Supplied records ->
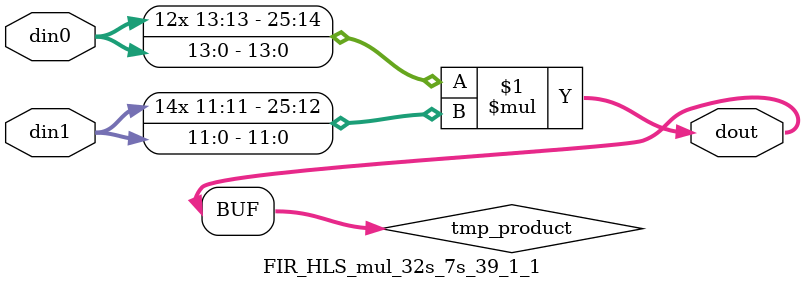
<source format=v>

`timescale 1 ns / 1 ps

 module FIR_HLS_mul_32s_7s_39_1_1(din0, din1, dout);
parameter ID = 1;
parameter NUM_STAGE = 0;
parameter din0_WIDTH = 14;
parameter din1_WIDTH = 12;
parameter dout_WIDTH = 26;

input [din0_WIDTH - 1 : 0] din0; 
input [din1_WIDTH - 1 : 0] din1; 
output [dout_WIDTH - 1 : 0] dout;

wire signed [dout_WIDTH - 1 : 0] tmp_product;



























assign tmp_product = $signed(din0) * $signed(din1);








assign dout = tmp_product;





















endmodule

</source>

About this exercise -> Show every line above in which the word "assign" appears.

Solution to this task ->
assign tmp_product = $signed(din0) * $signed(din1);
assign dout = tmp_product;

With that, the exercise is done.